= Rosette Anday =

Hungarian opera singer (1899–1977)

Piroska Anday (12 December 1899, in Budapest – 22 December 1977, in Vienna) known as Rosette Anday, was a leading Hungarian mezzo-soprano.

== Life ==
On 23 September 1921, Bizet's opera Carmen was performed at the Vienna State Opera and a hitherto unknown 18-year-old woman sang the most difficult arias of the opera. Franz Schalk, the then director of the Vienna State Opera, had heard the young singer a few months earlier in Budapest, where she studied singing at the local conservatory and took violin lessons with the composer Jenő Hubay. Schalk employed her immediately, without offering her a customary guest engagement and within a short time Rosette Anday became one of the leading mezzo-sopranos of the Vienna State Opera.

One of her teachers was the alto and mezzo soprano Mme. Charles Cahier who had sung Carmen at the Vienna Court Opera between 1907 and 1911. Funded by Schalk and Richard Strauss, she gave her first song recital in the Grand Musikverein in Vienna in the same season.

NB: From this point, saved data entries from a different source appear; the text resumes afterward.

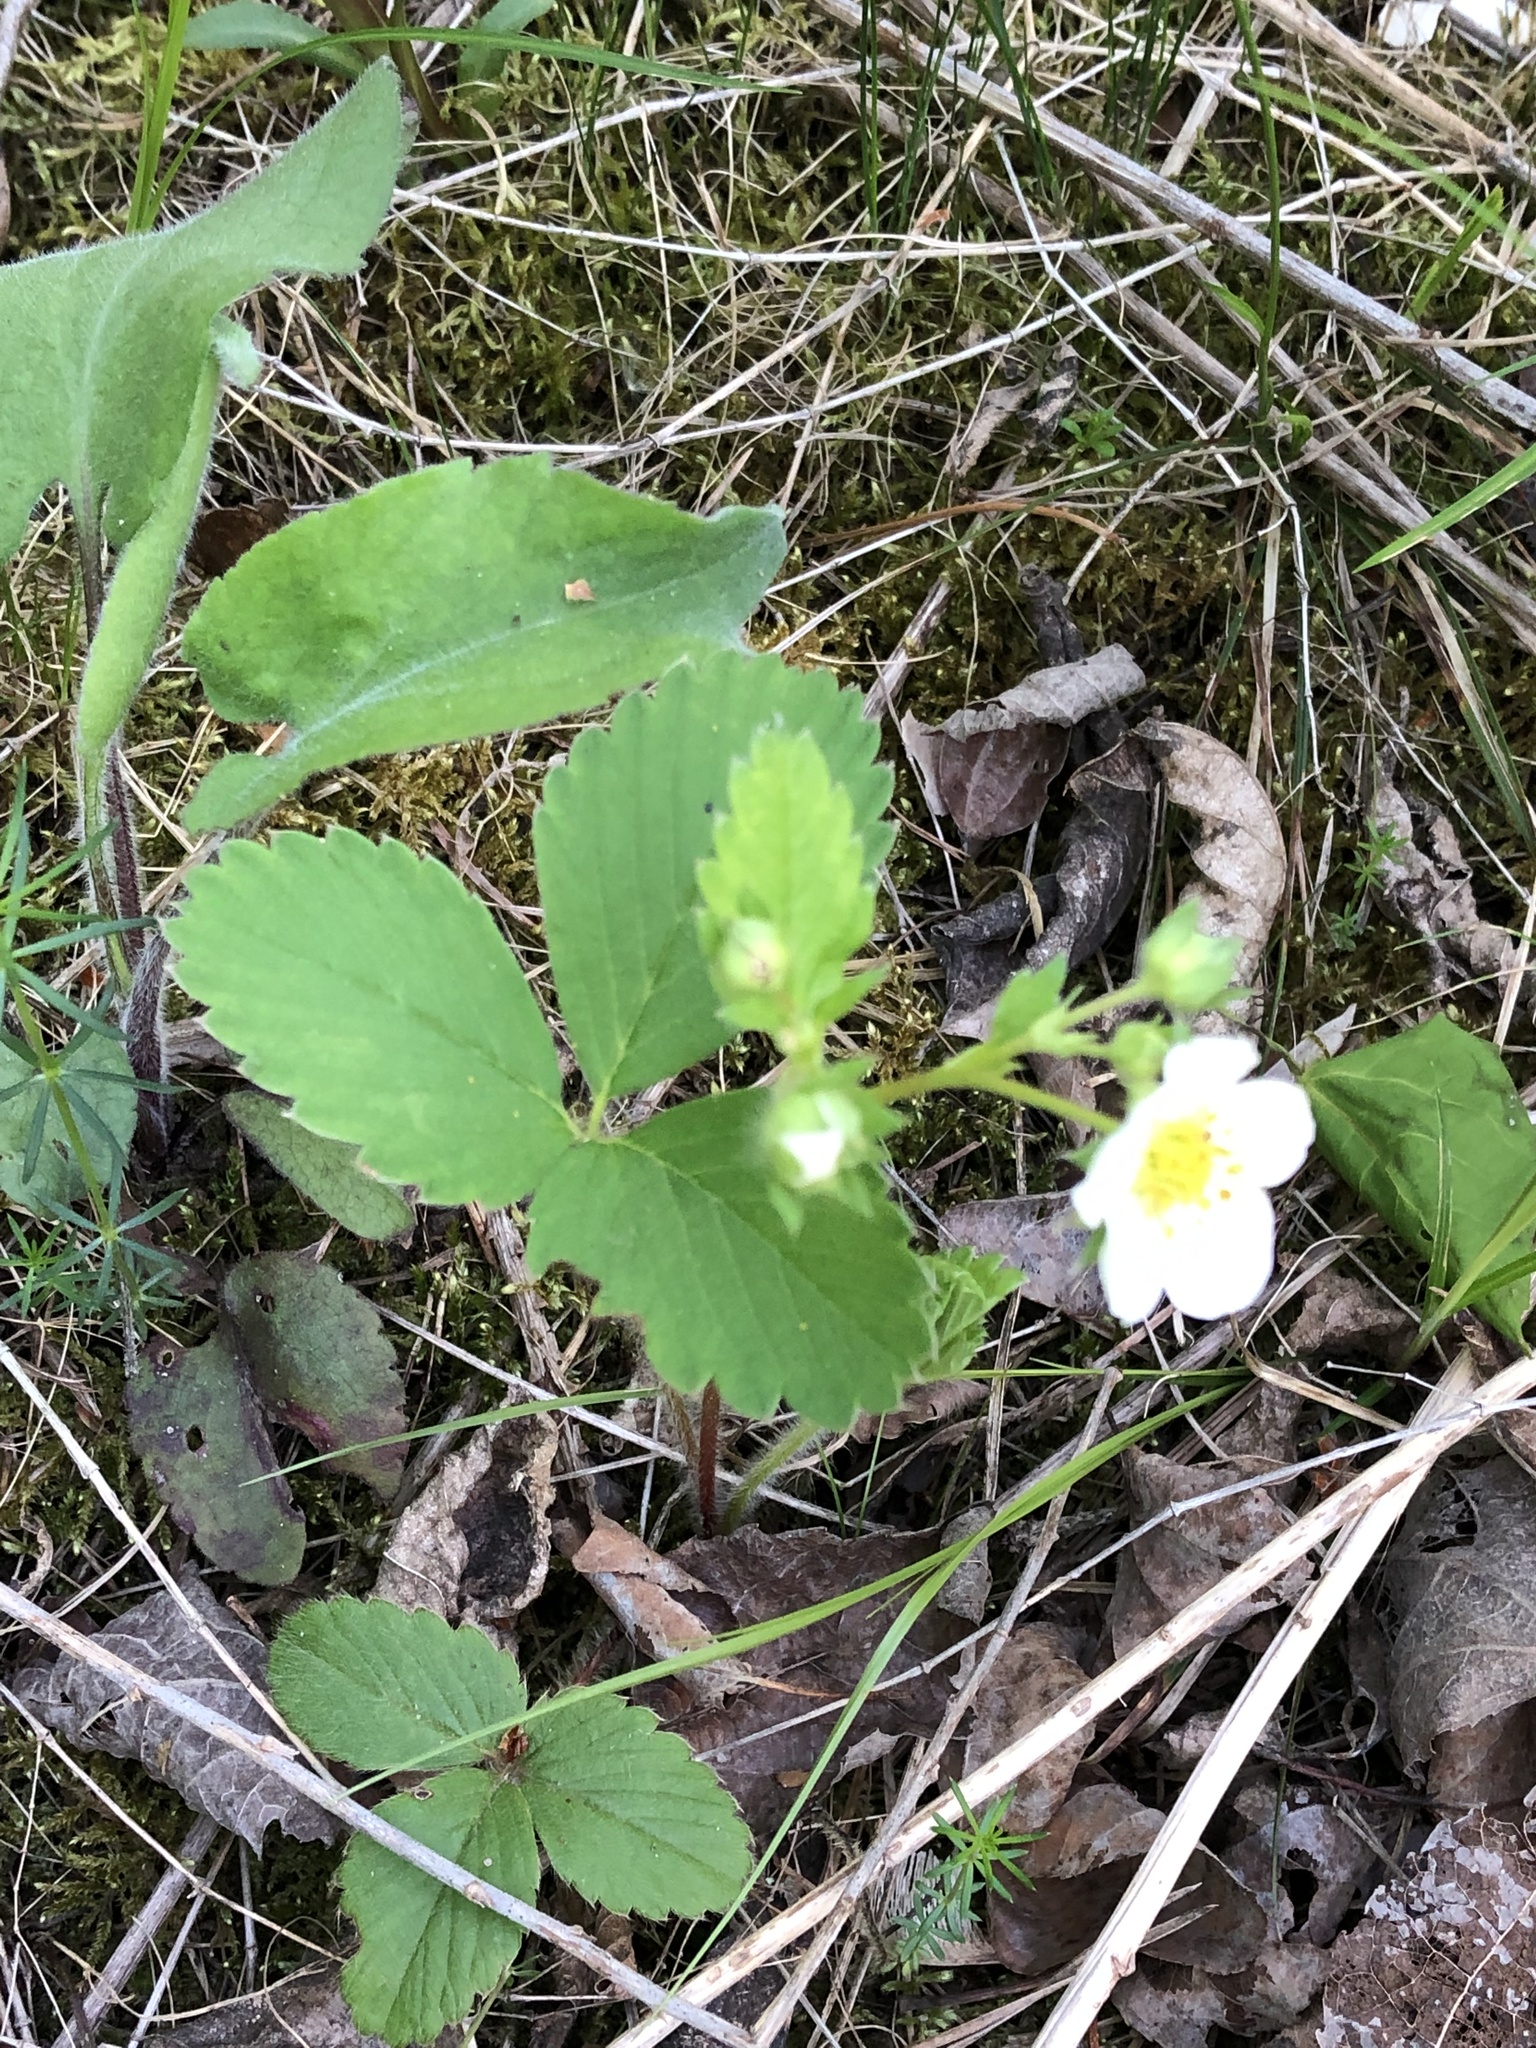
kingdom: Plantae
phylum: Tracheophyta
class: Magnoliopsida
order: Rosales
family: Rosaceae
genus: Fragaria
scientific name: Fragaria virginiana
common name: Thickleaved wild strawberry
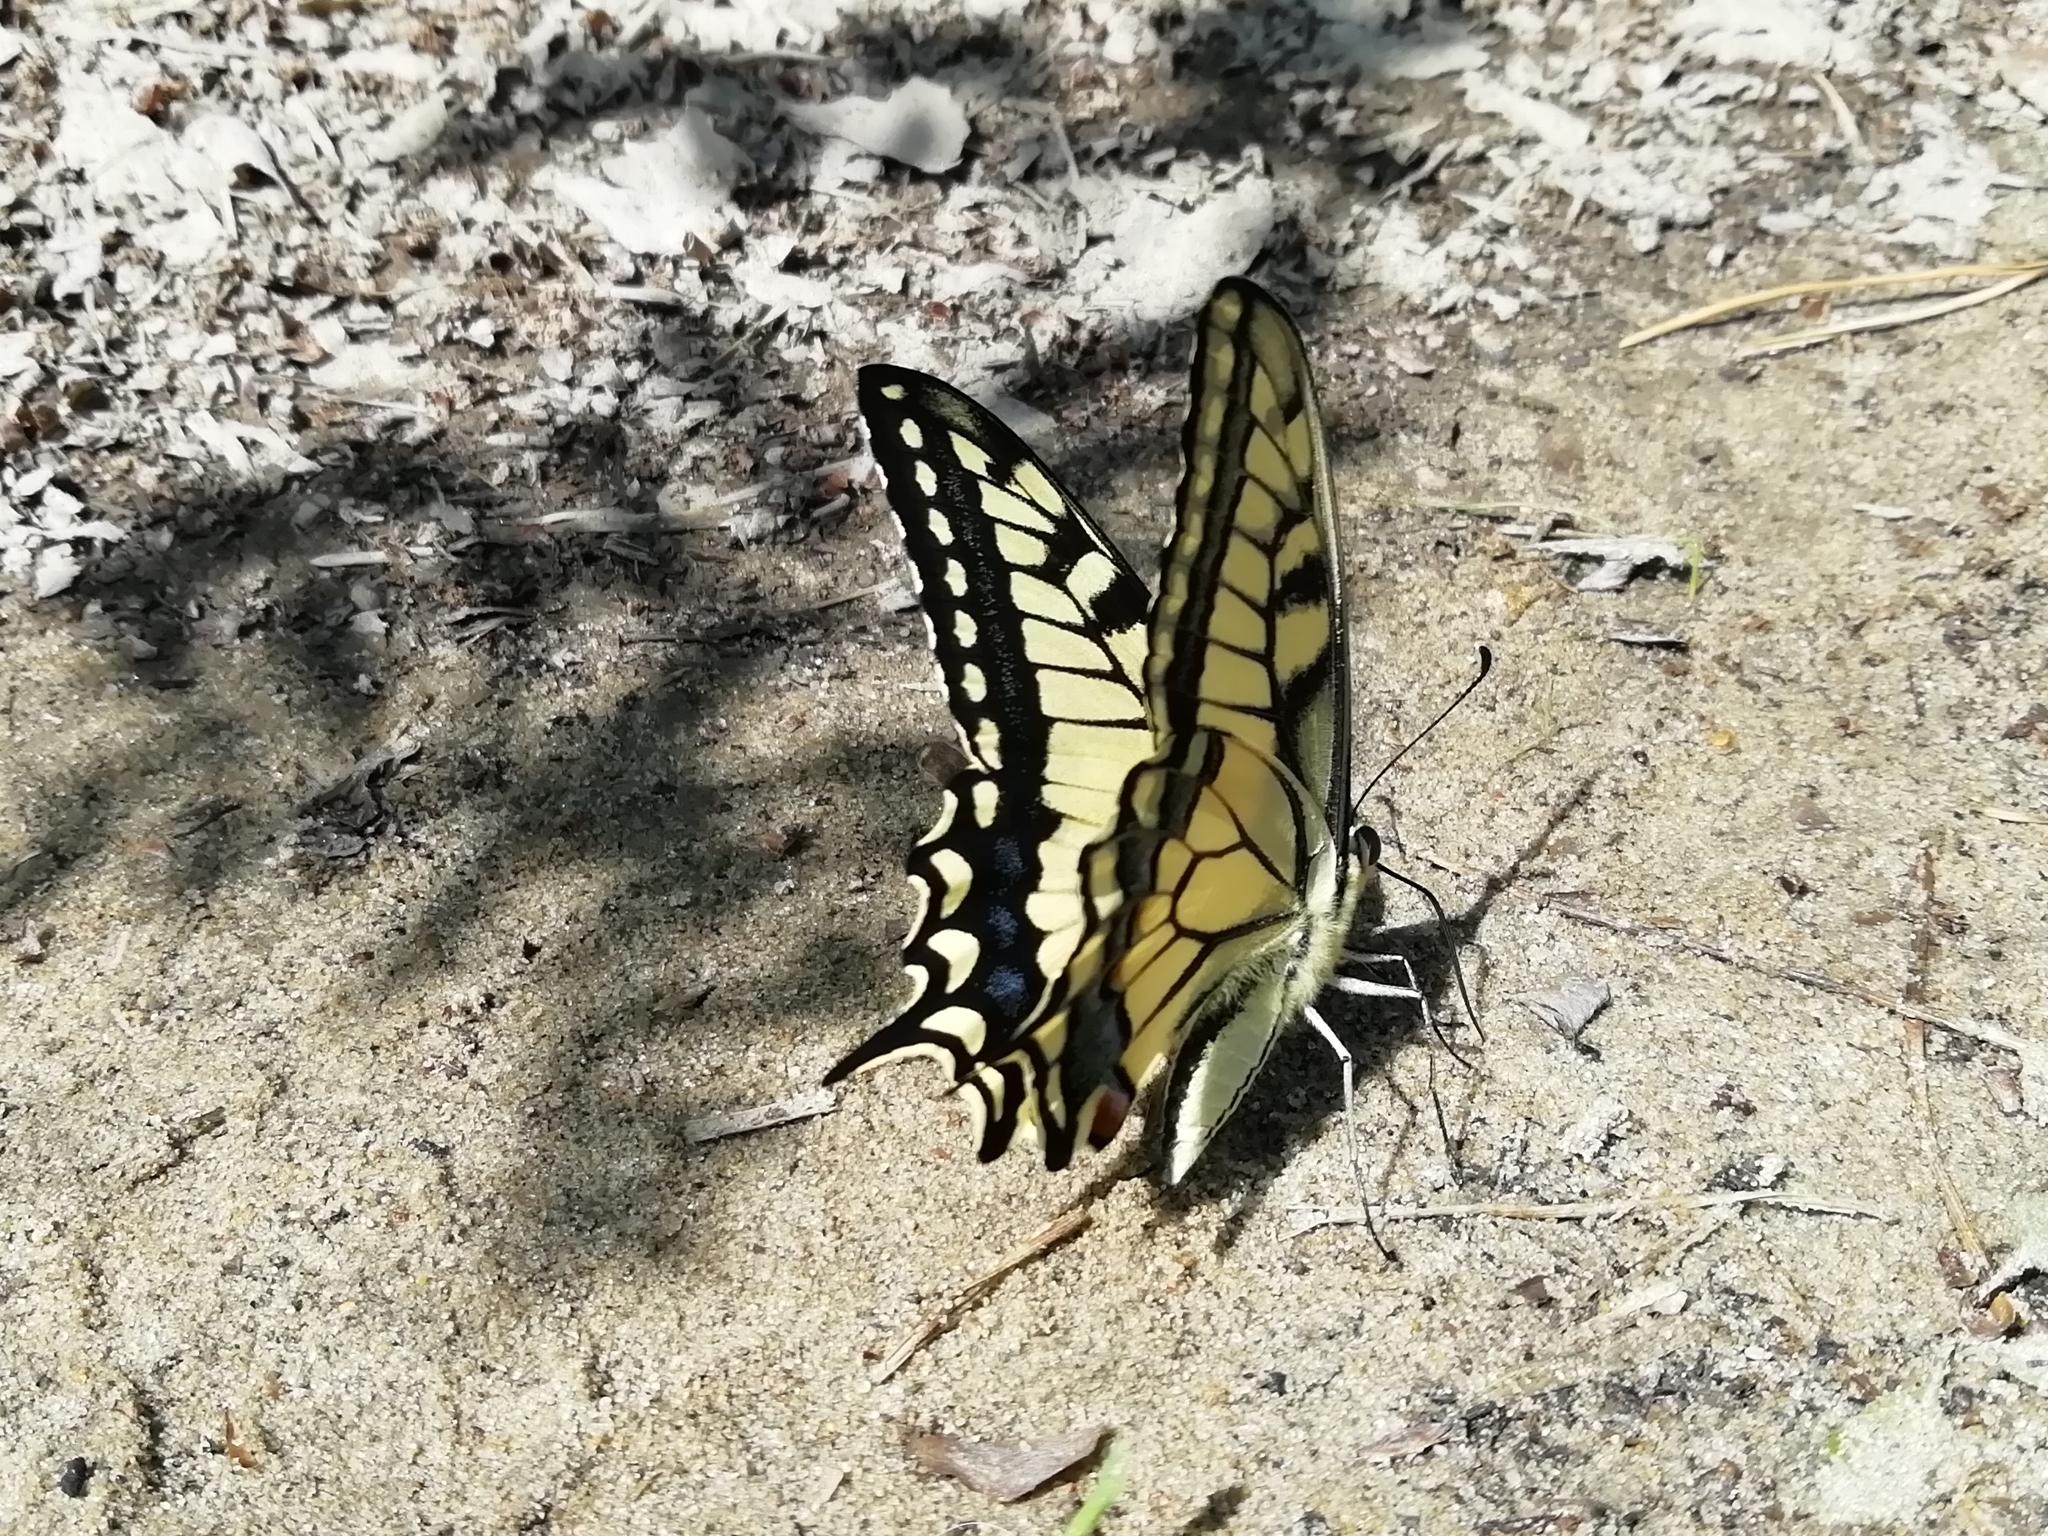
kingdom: Animalia
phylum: Arthropoda
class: Insecta
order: Lepidoptera
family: Papilionidae
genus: Papilio
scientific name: Papilio machaon
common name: Swallowtail
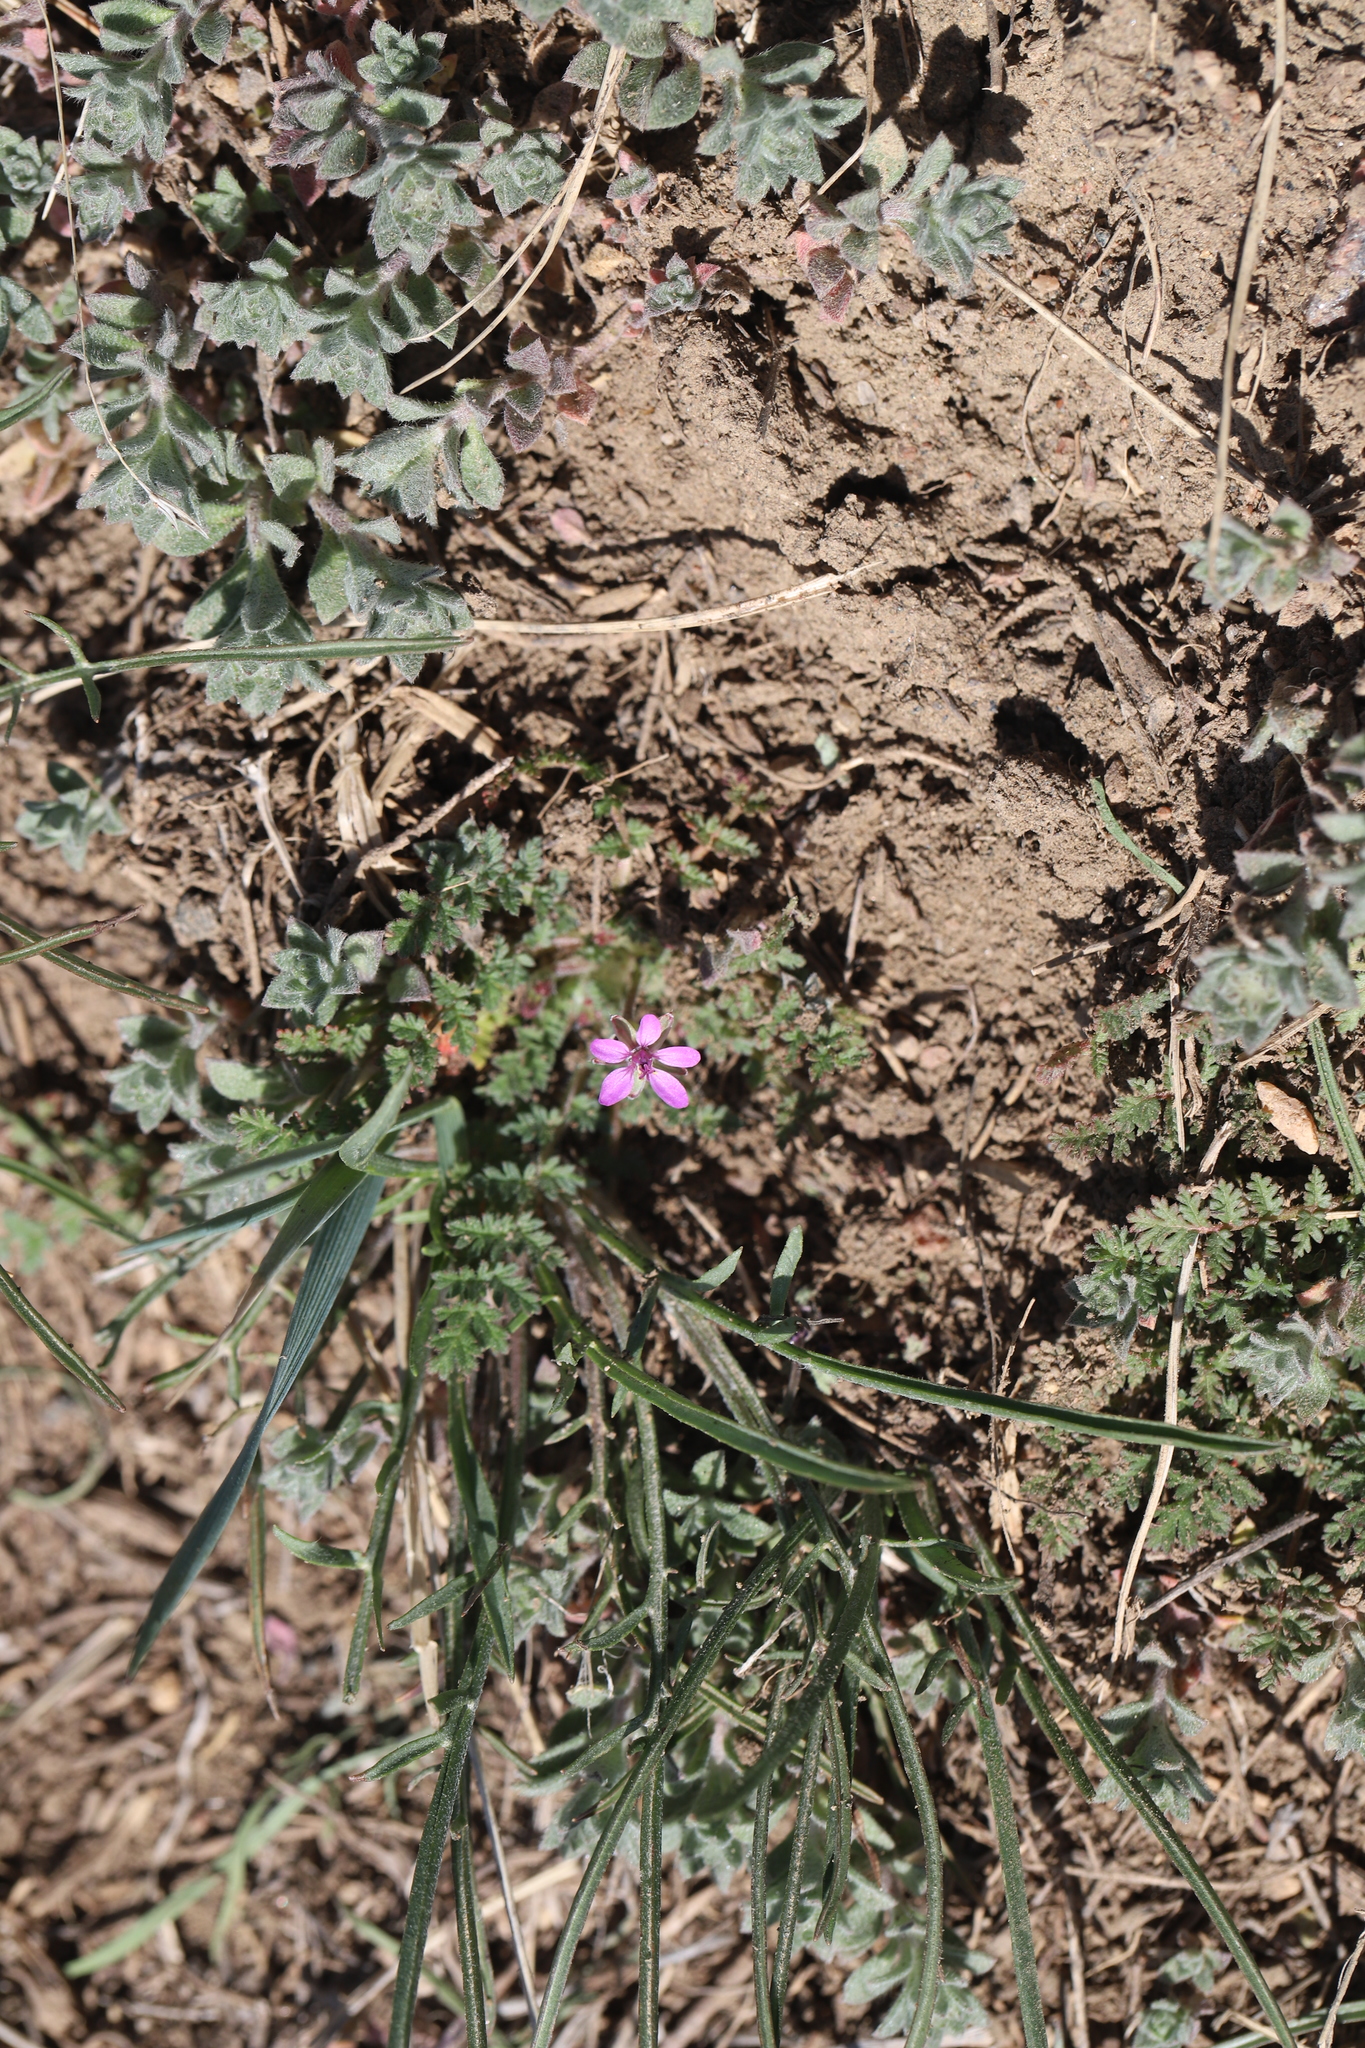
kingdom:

After her debut, she sang first as Cherubino in Mozart's opera Le nozze di Figaro, then as Dorabella in the opera Così fan tutte (in this role she also appeared in one of the first opera performances of the Salzburg Festival). Since her voice became increasingly voluminous in a very short time, she took more and more roles in French and Italian opera in her repertoire and sang in Verdi's opera Aida, the figure of Waltraute in Wagner's opera Götterdämmerung and the role of Brangäne in Tristan and Isolde. Five years after her debut at the Vienna State Opera, she sang the dream role of every mezzo soprano: The role of Dalila in Camille Saint-Saëns opera Samson et Dalila.

Afterwards she toured through all major opera houses in Europe, as well as through North and South America. Here she celebrated her greatest success in the role of Klytämnestra in the ostrich -Oper Elektra, but the Vienna State Opera was always closely connected.

In 1938, after the annexation of Austria, Rosette Anday was banned from performing because of her Jewish background, she lived in a "privileged mixed marriage", but had to hide from the deportations.

Shortly after the end of the war she started her new career at the Theater an der Wien.

Rosette Anday was one of the youngest chamber singer in history and one of the most dedicated opera singers ever. She won many prizes around the globe. From the Vienna State Opera her membership was transferred honorary. Extremely popular in Viennese society, she lived in her villa in Pressbaum ( St. Pölten-Land district ) in Rosette Anday Street until the end of her life. She died ten days after her 74th birthday and found her final resting place in a grave of honor (Ehrengrab) at the Vienna Central Cemetery (group 32 C, number 48).

== Honors ==
- 1955: Golden medal for services to the Republic of Austria
- In 1980, the Andayweg was named after her in Vienna Penzing (14th district) .

== Literature ==
- Anday, Rosette. In: Großes Sängerlexikon, 2000, S. 493ff.